When Details Hide the Story
Kaiser Fung doesn't like this graphic that accompanied a recent story about the bird flu in the Wall Street Journal. His redesign shows a lot less overlap and a lot more detail; so much, in fact, that it obscures the point of the chart.
Here is the offending graphic. The overlapping circles are hard to read with any precision and are hiding information. It's a pretty dramatic chart though, with the color choice reinforcing that something severe is happening.
Under the heading Is It Worth the Drama?, Fung proposes this no-drama redesign.
His point seems to be to show individual days, since that is what the original data contains. But that graph is way too detailed and shows information that is of no consequence. The original story kindly links to the underlying data, which made it easy to dig into this a bit and try things out.
I immediately had a sense that we're seeing a weekly pattern here. The time frame is only a few months, and there are fairly regular gaps that I figured were weekends. So I made a quick chart in Tableau of just the main part of the data, with the color showing the day of week. The color legend isn't important here since the point is to find the ones that have the highest peaks (I did label those).
Clearly, certain days stick out, and they're generally not the weekends.
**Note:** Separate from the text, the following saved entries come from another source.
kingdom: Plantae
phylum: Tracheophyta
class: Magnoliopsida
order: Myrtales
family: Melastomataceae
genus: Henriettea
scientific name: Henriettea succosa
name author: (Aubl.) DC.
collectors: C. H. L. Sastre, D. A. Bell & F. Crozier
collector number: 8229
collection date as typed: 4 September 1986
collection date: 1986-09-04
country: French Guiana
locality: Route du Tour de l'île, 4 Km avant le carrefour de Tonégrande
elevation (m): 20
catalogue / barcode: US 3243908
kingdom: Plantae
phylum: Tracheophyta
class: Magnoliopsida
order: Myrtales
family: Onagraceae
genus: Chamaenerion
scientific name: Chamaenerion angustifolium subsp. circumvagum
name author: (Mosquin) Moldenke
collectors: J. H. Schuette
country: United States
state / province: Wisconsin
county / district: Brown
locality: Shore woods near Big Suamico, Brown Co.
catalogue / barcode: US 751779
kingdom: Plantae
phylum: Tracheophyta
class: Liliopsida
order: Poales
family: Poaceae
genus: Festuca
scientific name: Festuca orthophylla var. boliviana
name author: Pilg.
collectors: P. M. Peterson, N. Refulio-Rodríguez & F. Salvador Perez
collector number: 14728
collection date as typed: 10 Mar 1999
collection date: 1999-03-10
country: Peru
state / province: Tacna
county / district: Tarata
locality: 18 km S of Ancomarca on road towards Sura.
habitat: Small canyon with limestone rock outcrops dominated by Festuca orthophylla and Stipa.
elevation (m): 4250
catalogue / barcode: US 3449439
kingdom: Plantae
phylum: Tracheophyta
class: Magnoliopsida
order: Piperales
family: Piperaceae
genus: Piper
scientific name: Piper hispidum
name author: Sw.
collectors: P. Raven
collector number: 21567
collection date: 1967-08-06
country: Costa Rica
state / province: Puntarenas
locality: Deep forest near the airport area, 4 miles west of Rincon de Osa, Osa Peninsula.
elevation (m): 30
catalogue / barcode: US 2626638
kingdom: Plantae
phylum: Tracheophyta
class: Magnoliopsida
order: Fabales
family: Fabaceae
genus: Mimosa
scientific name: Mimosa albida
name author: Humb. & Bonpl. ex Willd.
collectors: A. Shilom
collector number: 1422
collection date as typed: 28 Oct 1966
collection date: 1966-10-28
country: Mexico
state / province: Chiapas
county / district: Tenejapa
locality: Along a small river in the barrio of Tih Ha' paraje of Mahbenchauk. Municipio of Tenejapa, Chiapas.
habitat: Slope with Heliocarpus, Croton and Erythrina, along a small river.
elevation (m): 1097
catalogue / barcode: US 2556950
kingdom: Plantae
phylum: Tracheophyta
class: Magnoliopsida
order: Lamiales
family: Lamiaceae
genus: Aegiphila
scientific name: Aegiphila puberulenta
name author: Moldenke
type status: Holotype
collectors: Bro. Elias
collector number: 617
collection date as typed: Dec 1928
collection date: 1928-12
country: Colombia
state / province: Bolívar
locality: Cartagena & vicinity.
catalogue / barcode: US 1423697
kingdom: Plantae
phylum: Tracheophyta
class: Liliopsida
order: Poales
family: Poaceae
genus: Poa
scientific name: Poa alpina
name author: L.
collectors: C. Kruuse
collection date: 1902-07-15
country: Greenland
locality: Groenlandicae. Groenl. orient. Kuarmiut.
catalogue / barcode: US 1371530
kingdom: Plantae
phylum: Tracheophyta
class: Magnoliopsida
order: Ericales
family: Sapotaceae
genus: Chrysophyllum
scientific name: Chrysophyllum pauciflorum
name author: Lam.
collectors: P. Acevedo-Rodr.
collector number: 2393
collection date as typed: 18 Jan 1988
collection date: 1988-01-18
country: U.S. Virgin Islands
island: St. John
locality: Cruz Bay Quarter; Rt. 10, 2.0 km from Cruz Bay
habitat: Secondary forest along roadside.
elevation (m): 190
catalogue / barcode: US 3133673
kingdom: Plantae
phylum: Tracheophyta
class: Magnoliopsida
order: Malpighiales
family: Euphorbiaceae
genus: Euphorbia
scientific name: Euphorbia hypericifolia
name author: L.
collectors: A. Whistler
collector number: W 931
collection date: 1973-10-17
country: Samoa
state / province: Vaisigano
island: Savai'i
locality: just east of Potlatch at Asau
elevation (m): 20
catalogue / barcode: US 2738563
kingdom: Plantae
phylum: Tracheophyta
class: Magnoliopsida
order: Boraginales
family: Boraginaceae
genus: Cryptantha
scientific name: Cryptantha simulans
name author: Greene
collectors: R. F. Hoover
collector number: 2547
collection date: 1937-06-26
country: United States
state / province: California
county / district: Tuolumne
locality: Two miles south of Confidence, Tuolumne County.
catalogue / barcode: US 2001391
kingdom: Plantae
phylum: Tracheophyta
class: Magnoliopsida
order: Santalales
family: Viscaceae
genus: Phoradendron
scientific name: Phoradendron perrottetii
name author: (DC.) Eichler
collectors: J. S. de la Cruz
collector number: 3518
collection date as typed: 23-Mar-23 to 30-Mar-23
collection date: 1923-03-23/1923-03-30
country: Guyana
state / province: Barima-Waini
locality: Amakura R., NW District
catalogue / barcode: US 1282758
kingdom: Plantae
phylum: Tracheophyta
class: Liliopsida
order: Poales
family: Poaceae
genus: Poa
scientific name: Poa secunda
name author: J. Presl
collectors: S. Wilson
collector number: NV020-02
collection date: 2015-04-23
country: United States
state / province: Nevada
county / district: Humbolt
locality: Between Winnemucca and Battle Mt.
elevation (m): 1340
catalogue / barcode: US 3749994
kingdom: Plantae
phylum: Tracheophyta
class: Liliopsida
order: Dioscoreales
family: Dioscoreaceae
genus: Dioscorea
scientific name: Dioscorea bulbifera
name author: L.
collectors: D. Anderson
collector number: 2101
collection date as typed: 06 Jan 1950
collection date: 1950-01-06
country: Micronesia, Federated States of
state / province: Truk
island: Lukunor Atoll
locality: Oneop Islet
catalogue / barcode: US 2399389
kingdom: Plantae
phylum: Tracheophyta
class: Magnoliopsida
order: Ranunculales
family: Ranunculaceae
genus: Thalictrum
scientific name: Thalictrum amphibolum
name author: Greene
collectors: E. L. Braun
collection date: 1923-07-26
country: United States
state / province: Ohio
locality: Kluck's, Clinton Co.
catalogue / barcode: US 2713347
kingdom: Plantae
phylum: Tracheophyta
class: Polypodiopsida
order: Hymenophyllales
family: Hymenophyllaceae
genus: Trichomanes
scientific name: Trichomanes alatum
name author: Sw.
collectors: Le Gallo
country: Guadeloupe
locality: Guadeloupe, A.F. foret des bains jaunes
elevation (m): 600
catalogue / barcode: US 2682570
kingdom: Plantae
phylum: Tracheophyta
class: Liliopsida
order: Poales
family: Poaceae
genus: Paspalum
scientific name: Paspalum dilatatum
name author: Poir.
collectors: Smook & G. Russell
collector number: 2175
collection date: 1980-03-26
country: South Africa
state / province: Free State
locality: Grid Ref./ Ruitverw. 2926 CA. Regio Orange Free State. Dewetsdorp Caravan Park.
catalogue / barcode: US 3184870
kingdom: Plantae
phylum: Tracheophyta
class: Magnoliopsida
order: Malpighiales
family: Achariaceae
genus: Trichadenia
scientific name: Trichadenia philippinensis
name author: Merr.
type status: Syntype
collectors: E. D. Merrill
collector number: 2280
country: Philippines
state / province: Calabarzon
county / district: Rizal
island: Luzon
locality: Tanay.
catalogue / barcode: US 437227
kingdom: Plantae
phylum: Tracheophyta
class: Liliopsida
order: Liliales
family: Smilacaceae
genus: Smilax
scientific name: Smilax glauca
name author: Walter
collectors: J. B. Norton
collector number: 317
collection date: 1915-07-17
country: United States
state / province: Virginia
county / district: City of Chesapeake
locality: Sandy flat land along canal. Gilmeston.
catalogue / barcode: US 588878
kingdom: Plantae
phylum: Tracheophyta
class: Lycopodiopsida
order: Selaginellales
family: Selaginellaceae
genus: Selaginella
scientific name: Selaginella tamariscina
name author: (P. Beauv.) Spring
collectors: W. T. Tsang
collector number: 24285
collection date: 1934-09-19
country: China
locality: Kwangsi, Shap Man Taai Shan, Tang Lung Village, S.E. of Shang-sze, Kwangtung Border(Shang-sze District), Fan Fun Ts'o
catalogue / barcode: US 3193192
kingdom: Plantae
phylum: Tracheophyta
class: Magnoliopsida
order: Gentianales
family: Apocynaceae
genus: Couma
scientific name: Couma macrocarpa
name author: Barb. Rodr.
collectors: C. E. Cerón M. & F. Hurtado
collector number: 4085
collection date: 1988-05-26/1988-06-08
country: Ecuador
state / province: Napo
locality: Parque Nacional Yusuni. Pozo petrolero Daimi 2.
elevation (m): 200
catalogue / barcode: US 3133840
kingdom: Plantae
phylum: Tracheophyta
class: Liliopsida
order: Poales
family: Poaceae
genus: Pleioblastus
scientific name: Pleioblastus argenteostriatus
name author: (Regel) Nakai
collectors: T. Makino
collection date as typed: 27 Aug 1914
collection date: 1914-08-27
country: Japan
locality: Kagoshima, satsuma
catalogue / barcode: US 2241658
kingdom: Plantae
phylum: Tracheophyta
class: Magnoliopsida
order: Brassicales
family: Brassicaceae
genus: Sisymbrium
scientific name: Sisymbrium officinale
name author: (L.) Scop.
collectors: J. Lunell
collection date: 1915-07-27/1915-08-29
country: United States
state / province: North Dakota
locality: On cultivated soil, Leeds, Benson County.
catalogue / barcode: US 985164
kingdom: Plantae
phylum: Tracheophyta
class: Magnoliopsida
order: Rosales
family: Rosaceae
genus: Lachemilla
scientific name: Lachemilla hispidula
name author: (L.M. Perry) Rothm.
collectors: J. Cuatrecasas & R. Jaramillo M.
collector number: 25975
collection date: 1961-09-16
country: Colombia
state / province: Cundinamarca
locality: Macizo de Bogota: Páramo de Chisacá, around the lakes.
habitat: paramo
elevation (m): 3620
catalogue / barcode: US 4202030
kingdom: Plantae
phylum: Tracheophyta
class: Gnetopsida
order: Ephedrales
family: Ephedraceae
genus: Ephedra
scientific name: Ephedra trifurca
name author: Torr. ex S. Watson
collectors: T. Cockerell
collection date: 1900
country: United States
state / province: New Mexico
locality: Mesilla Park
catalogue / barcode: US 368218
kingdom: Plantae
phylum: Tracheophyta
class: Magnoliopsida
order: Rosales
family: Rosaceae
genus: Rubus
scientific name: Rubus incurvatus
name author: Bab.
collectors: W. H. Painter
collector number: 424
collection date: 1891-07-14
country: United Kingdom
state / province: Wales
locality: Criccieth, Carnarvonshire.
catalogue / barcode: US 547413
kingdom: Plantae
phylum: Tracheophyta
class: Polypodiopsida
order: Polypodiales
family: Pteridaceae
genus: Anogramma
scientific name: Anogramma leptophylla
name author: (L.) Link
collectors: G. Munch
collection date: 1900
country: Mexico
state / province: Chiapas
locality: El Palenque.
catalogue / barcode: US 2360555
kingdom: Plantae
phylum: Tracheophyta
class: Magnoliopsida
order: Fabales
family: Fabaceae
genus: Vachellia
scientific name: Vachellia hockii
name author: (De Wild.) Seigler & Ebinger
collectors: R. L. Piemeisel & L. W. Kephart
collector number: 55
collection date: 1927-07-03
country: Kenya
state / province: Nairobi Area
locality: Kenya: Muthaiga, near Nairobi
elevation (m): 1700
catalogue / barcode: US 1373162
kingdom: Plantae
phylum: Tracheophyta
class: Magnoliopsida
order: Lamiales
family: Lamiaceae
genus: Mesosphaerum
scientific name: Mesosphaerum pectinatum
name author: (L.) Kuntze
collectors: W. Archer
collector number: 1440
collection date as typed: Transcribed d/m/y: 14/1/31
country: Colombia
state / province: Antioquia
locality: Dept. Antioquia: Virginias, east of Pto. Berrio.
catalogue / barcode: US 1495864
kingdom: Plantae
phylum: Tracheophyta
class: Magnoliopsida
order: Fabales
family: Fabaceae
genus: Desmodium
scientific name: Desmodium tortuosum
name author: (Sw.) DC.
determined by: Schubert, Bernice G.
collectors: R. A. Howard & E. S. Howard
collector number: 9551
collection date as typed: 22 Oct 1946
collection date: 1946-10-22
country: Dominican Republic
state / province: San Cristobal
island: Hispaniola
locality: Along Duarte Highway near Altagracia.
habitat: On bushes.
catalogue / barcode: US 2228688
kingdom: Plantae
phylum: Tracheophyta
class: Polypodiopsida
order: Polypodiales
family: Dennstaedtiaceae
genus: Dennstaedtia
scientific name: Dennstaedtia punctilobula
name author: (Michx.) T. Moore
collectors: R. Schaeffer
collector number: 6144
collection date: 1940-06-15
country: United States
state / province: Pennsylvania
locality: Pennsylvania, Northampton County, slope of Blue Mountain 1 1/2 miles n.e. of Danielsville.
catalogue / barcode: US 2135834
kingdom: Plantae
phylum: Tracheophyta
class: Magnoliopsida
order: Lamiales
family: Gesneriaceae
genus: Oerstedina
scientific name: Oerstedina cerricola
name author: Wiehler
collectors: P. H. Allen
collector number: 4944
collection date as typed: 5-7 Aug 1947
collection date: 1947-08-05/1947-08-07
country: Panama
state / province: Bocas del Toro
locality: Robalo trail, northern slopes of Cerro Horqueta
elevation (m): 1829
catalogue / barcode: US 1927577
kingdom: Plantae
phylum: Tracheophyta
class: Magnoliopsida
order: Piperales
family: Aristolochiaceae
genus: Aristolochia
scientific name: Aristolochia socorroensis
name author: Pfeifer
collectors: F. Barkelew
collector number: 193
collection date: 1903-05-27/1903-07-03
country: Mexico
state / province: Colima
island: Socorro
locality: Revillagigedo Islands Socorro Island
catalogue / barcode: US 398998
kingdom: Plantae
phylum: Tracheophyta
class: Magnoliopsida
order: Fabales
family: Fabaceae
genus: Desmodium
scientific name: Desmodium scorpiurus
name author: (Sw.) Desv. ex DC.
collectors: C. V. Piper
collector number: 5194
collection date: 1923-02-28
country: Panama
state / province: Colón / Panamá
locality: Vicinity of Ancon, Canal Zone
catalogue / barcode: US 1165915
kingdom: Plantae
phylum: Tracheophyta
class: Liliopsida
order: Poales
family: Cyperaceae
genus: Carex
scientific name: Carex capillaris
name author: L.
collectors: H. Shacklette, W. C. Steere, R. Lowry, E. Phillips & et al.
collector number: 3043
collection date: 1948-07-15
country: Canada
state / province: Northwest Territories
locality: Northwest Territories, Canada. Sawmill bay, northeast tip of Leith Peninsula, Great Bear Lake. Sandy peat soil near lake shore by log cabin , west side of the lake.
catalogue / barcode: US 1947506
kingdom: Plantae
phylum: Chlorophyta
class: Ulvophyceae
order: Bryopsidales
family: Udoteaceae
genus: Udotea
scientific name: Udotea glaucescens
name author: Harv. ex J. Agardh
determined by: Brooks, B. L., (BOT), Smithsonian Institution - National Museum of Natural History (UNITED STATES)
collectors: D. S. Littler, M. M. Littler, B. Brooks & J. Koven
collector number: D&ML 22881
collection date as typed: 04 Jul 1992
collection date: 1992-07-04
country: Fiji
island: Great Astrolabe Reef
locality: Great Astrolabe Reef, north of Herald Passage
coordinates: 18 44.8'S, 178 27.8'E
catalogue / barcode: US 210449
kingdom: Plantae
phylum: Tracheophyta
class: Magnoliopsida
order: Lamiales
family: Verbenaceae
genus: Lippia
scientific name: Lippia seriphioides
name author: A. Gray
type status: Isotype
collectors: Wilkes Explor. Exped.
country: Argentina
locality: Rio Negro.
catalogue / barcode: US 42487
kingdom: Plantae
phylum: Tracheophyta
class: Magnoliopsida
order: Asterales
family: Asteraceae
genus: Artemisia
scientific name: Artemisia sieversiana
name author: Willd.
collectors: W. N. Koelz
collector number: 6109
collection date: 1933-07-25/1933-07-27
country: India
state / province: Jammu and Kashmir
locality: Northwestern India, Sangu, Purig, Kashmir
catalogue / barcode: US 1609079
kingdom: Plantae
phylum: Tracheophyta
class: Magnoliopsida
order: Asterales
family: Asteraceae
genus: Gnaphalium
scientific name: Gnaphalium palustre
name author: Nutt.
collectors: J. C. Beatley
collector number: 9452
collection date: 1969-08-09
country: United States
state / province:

Most activity seems to be focused on Tuesday and Friday, and I'm sure there are reasons for that (like meetings where somebody in charge signs off on the results, since the dates are the confirmation dates). The one Sunday in mid-April was presumably an emergency meeting when the first big outbreak had been found.
Either way, this is not very interesting. The inner workings of the U.S. Department of Agriculture's Health Inspection Service are not the point of the story. Both Fung's redesign and my weekday-focused chart introduce a lot of noise that drowns out the actual point.
Instead, what makes a lot more sense to look at is a less granular view. Let's look at weekly totals instead of showing each day.
Now we're looking at an outbreak: it starts out quickly, peaks, then drops off more slowly. The weekly boundaries are still arbitrary, a better way of looking at this would be some sort of smoothing. But this is a much better view because it shows a more relevant level of detail.
This view is also more similar to the original than Fung's. Perhaps that could have been done better, but the intent was clearly there: the overlapping circles combine and create a sort of smoothing effect. They also cause some issues, no doubt. But the point of this is really not about individual days, it's about the grand totals and the speed with which the outbreak happened.
It's easy to jump on charts that hide parts of the data, and often those are poorly done. But insisting on showing more data does not always lead to a better solution. That is particularly true when the data is as noisy as in this case, and when there are artifacts that only distract from the actual point.
We always need to ask why the chart was made, for what purpose, to what end.
Posted by Robert Kosara on October 25, 2015.